Problem details —
Transcribe the listing from the line with "Copyright & License" up to and including its last line, keeping every line unchanged. Leave the pictures out.

━━━ Information

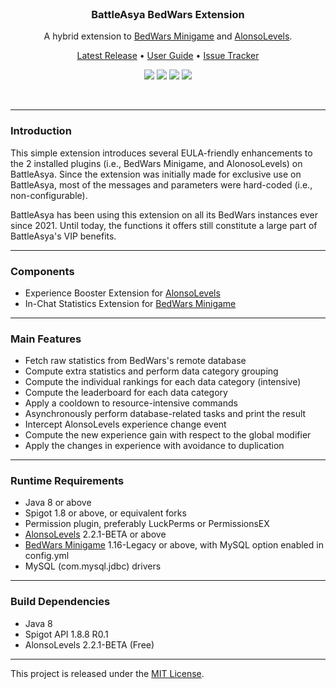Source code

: <br>
<h3 align="center">BattleAsya BedWars Extension</h3>
<p align="center">A hybrid extension to <a href="https://www.spigotmc.org/resources/51340/">BedWars Minigame</a> and <a href="https://www.spigotmc.org/resources/83380/">AlonsoLevels</a>.</p>

<p align="center">
    <a href="https://github.com/denniemok/BA-BedWars-Extension/releases">Latest Release</a> •
    <a href="https://github.com/denniemok/BA-BedWars-Extension/wiki">User Guide</a> •
    <a href="https://github.com/denniemok/BA-BedWars-Extension/issues">Issue Tracker</a>
</p>

<p align="center">
    <img src="https://img.shields.io/badge/Version-1.0.2-green"> <img src="https://img.shields.io/badge/Spigot-1.8+-lightgrey"> <img src="https://img.shields.io/badge/License-MIT-blue"> <img src="https://img.shields.io/badge/Language-Java-yellow">
</p><br>

<hr>

### Introduction
This simple extension introduces several EULA-friendly enhancements to the 2 installed plugins (i.e., BedWars Minigame, and AlonosoLevels) on BattleAsya. Since the extension was initially made for exclusive use on BattleAsya, most of the messages and parameters were hard-coded (i.e., non-configurable).<p>

BattleAsya has been using this extension on all its BedWars instances ever since 2021. Until today, the functions it offers still constitute  a large part of BattleAsya's VIP benefits. <p>

<hr>

### Components
- Experience Booster Extension for [AlonsoLevels](https://www.spigotmc.org/resources/83380/)
- In-Chat Statistics Extension for [BedWars Minigame](https://www.spigotmc.org/resources/51340/) <br>

<hr>

### Main Features
- Fetch raw statistics from BedWars's remote database 
- Compute extra statistics and perform data category grouping
- Compute the individual rankings for each data category (intensive)
- Compute the leaderboard for each data category
- Apply a cooldown to resource-intensive commands 
- Asynchronously perform database-related tasks and print the result
- Intercept AlonsoLevels experience change event
- Compute the new experience gain with respect to the global modifier
- Apply the changes in experience with avoidance to duplication <br>

<hr>

### Runtime Requirements
- Java 8 or above
- Spigot 1.8 or above, or equivalent forks
- Permission plugin, preferably LuckPerms or PermissionsEX
- [AlonsoLevels](https://www.spigotmc.org/resources/83380/) 2.2.1-BETA or above
- [BedWars Minigame](https://www.spigotmc.org/resources/51340/) 1.16-Legacy or above, with MySQL option enabled in config.yml
- MySQL (com.mysql.jdbc) drivers <br>

<hr>

### Build Dependencies
- Java 8
- Spigot API 1.8.8 R0.1
- AlonsoLevels 2.2.1-BETA (Free) <br>

<hr>

This project is released under the [MIT License](https://opensource.org/license/mit/).
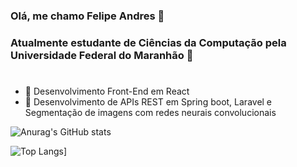 ### Olá, me chamo Felipe Andres 👋
### Atualmente estudante de Ciências da Computação pela Universidade Federal do Maranhão 🏫
#
- 🔭 Desenvolvimento Front-End em React 
- 🌱 Desenvolvimento de APIs REST em Spring boot, Laravel e Segmentação de imagens com redes neurais convolucionais



![Anurag's GitHub stats](https://github-readme-stats.vercel.app/api?username=feandres&show_icons=true&theme=github_dark_dimmed)

![Top Langs](https://github-readme-stats.vercel.app/api/top-langs/?username=feandres&hide_progress=true&theme=github_dark_dimmed)]

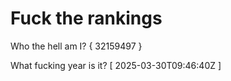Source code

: # Fuck the rankings

Who the hell am I?
{ 32159497 }

What fucking year is it?
[ 2025-03-30T09:46:40Z ]
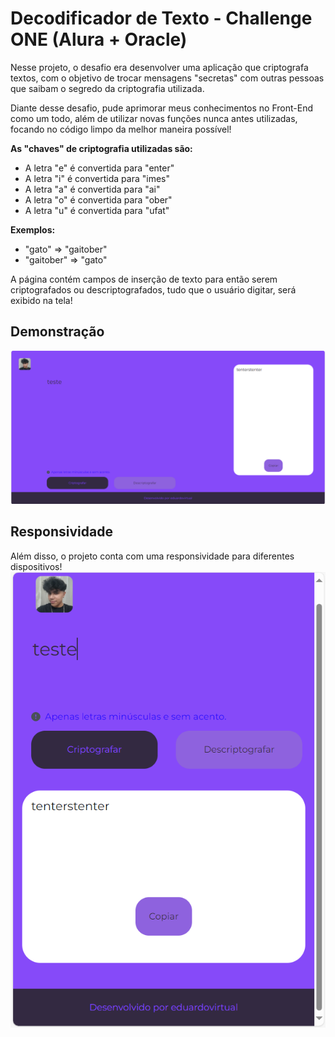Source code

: # Decodificador de Texto - Challenge ONE (Alura + Oracle)

Nesse projeto, o desafio era desenvolver uma aplicação que criptografa textos, com o objetivo de trocar mensagens "secretas" com outras pessoas que saibam o segredo da criptografia utilizada.

Diante desse desafio, pude aprimorar meus conhecimentos no Front-End como um todo, além de utilizar novas funções nunca antes utilizadas, focando no código limpo da melhor maneira possível!

**As "chaves" de criptografia utilizadas são:**
- A letra "e" é convertida para "enter"
- A letra "i" é convertida para "imes"
- A letra "a" é convertida para "ai"
- A letra "o" é convertida para "ober"
- A letra "u" é convertida para "ufat"

**Exemplos:**
- "gato" => "gaitober"
- "gaitober" => "gato"

A página contém campos de inserção de texto para então serem criptografados ou descriptografados, tudo que o usuário digitar, será exibido na tela!

## Demonstração
![demonstrativo do uso da aplicação](assets-md/demonstracao.png)

## Responsividade

Além disso, o projeto conta com uma responsividade para diferentes dispositivos!
![demonstrativo do uso da responsividade](assets-md/responsividade.png)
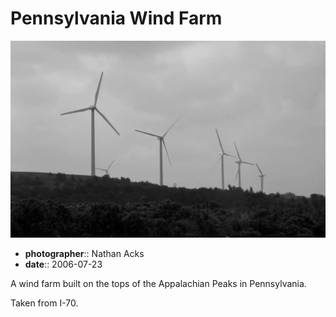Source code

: # Pennsylvania Wind Farm

![A black-and-white photo of a row of wind turbines built along a ridge in western Pennsylvania](assets/2006-07-23-pennsylvania-wind-farm.webp)

* **photographer**:: Nathan Acks
* **date**:: 2006-07-23

A wind farm built on the tops of the Appalachian Peaks in Pennsylvania.

Taken from I-70.
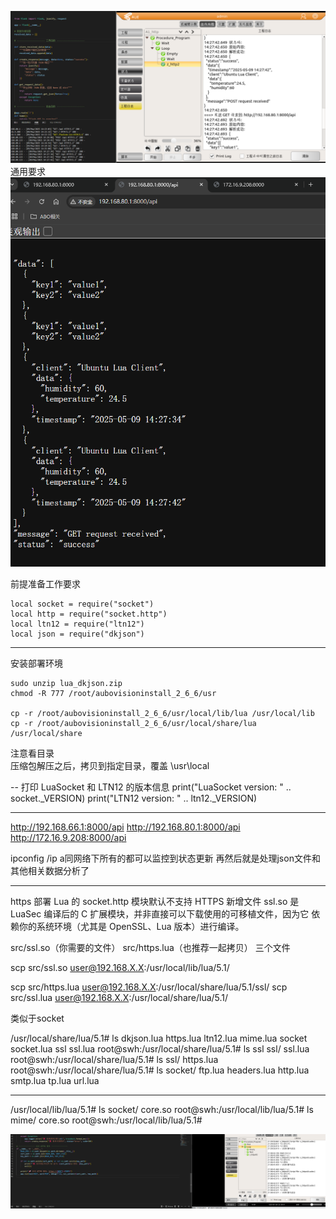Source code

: ![alt text](image.png)
通用要求
![alt text](image-1.png)

前提准备工作要求

    local socket = require("socket")
    local http = require("socket.http")
    local ltn12 = require("ltn12")
    local json = require("dkjson")

---
安装部署环境

    sudo unzip lua_dkjson.zip
    chmod -R 777 /root/aubovisioninstall_2_6_6/usr

    cp -r /root/aubovisioninstall_2_6_6/usr/local/lib/lua /usr/local/lib
    cp -r /root/aubovisioninstall_2_6_6/usr/local/share/lua /usr/local/share
    
注意看目录   
压缩包解压之后，拷贝到指定目录，覆盖
\usr\local

-- 打印 LuaSocket 和 LTN12 的版本信息
print("LuaSocket version: " .. socket._VERSION)
print("LTN12 version: " .. ltn12._VERSION)

---
http://192.168.66.1:8000/api
http://192.168.80.1:8000/api
http://172.16.9.208:8000/api

ipconfig /ip a同网络下所有的都可以监控到状态更新
再然后就是处理json文件和其他相关数据分析了



---

https 部署
Lua 的 socket.http 模块默认不支持 HTTPS
新增文件
ssl.so 是 LuaSec 编译后的 C 扩展模块，并非直接可以下载使用的可移植文件，因为它 依赖你的系统环境（尤其是 OpenSSL、Lua 版本）进行编译。

src/ssl.so（你需要的文件）
src/https.lua（也推荐一起拷贝）
三个文件

scp src/ssl.so user@192.168.X.X:/usr/local/lib/lua/5.1/

scp src/https.lua user@192.168.X.X:/usr/local/share/lua/5.1/ssl/
scp src/ssl.lua user@192.168.X.X:/usr/local/share/lua/5.1/

类似于socket

/usr/local/share/lua/5.1# ls
dkjson.lua  https.lua  ltn12.lua  mime.lua  socket  socket.lua  ssl  ssl.lua
root@swh:/usr/local/share/lua/5.1# ls ssl
ssl/     ssl.lua
root@swh:/usr/local/share/lua/5.1# ls ssl/
https.lua
root@swh:/usr/local/share/lua/5.1# ls socket/
ftp.lua  headers.lua  http.lua  smtp.lua  tp.lua  url.lua

---

/usr/local/lib/lua/5.1# ls socket/
core.so
root@swh:/usr/local/lib/lua/5.1# ls mime/
core.so
root@swh:/usr/local/lib/lua/5.1#


![alt text](image-2.png)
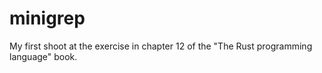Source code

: # minigrep

My first shoot at the exercise in chapter 12 of the "The Rust programming language" book.
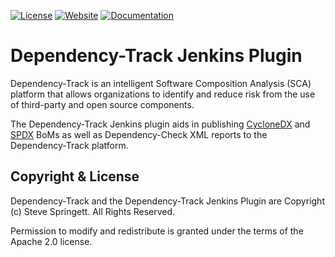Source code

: [![License][license-image]][license-url]
[![Website](https://img.shields.io/badge/https://-dependencytrack.org-blue.svg)](https://dependencytrack.org/)
[![Documentation](https://img.shields.io/badge/read-documentation-blue.svg)](https://docs.dependencytrack.org/)


Dependency-Track Jenkins Plugin
==============================

Dependency-Track is an intelligent Software Composition Analysis (SCA) platform that allows organizations to identify 
and reduce risk from the use of third-party and open source components.

The Dependency-Track Jenkins plugin aids in publishing [CycloneDX](https://cyclonedx.org/) and [SPDX](https://spdx.org/) 
BoMs as well as Dependency-Check XML reports to the Dependency-Track platform.

Copyright & License
-------------------

Dependency-Track and the Dependency-Track Jenkins Plugin are Copyright (c) Steve Springett. All Rights Reserved.

Permission to modify and redistribute is granted under the terms of the Apache 2.0 license.

  [wiki]: https://wiki.jenkins-ci.org/display/JENKINS/OWASP+Dependency-Track+Plugin
  [license-image]: https://img.shields.io/badge/license-apache%20v2-brightgreen.svg
  [license-url]: https://github.com/DependencyTrack/jenkins-plugin/blob/master/LICENSE.txt
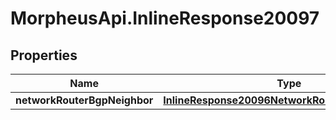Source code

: # MorpheusApi.InlineResponse20097

## Properties

Name | Type | Description | Notes
------------ | ------------- | ------------- | -------------
**networkRouterBgpNeighbor** | [**InlineResponse20096NetworkRouterBgpNeighbors**](InlineResponse20096NetworkRouterBgpNeighbors.md) |  | [optional] 


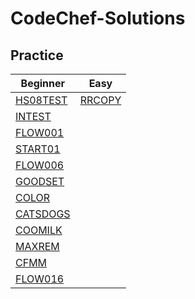 # CodeChef-Solutions

## Practice

| Beginner                                               | Easy                                               |
| ------------------------------------------------------ | -------------------------------------------------- |
| [HS08TEST](https://www.codechef.com/problems/HS08TEST) | [RRCOPY](https://www.codechef.com/problems/RRCOPY) |
| [INTEST](https://www.codechef.com/problems/INTEST)     |
| [FLOW001](https://www.codechef.com/problems/FLOW001)   |
| [START01](https://www.codechef.com/problems/START01)   |
| [FLOW006](https://www.codechef.com/problems/FLOW006)   |
| [GOODSET](https://www.codechef.com/problems/GOODSET)   |
| [COLOR](https://www.codechef.com/problems/COLOR)       |
| [CATSDOGS](https://www.codechef.com/problems/CATSDOGS) |
| [COOMILK](https://www.codechef.com/problems/COOMILK)   |
| [MAXREM](https://www.codechef.com/problems/MAXREM)     |
| [CFMM](https://www.codechef.com/problems/CFMM)         |
| [FLOW016](https://www.codechef.com/problems/FLOW016)   |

━━━━━━

Exercise result —
Copyright & License
-------------------

Dependency-Track and the Dependency-Track Jenkins Plugin are Copyright (c) Steve Springett. All Rights Reserved.

Permission to modify and redistribute is granted under the terms of the Apache 2.0 license.

  [wiki]: https://wiki.jenkins-ci.org/display/JENKINS/OWASP+Dependency-Track+Plugin
  [license-image]: https://img.shields.io/badge/license-apache%20v2-brightgreen.svg
  [license-url]: https://github.com/DependencyTrack/jenkins-plugin/blob/master/LICENSE.txt
Source code

: # MorpheusApi.InlineResponse20097

## Properties

Name | Type | Description | Notes
------------ | ------------- | ------------- | -------------
**networkRouterBgpNeighbor** | [**InlineResponse20096NetworkRouterBgpNeighbors**](InlineResponse20096NetworkRouterBgpNeighbors.md) |  | [optional] 


 # CodeChef-Solutions

## Practice

| Beginner                                               | Easy                                               |
| ------------------------------------------------------ | -------------------------------------------------- |
| [HS08TEST](https://www.codechef.com/problems/HS08TEST) | [RRCOPY](https://www.codechef.com/problems/RRCOPY) |
| [INTEST](https://www.codechef.com/problems/INTEST)     |
| [FLOW001](https://www.codechef.com/problems/FLOW001)   |
| [START01](https://www.codechef.com/problems/START01)   |
| [FLOW006](https://www.codechef.com/problems/FLOW006)   |
| [GOODSET](https://www.codechef.com/problems/GOODSET)   |
| [COLOR](https://www.codechef.com/problems/COLOR)       |
| [CATSDOGS](https://www.codechef.com/problems/CATSDOGS) |
| [COOMILK](https://www.codechef.com/problems/COOMILK)   |
| [MAXREM](https://www.codechef.com/problems/MAXREM)     |
| [CFMM](https://www.codechef.com/problems/CFMM)         |
| [FLOW016](https://www.codechef.com/problems/FLOW016)   |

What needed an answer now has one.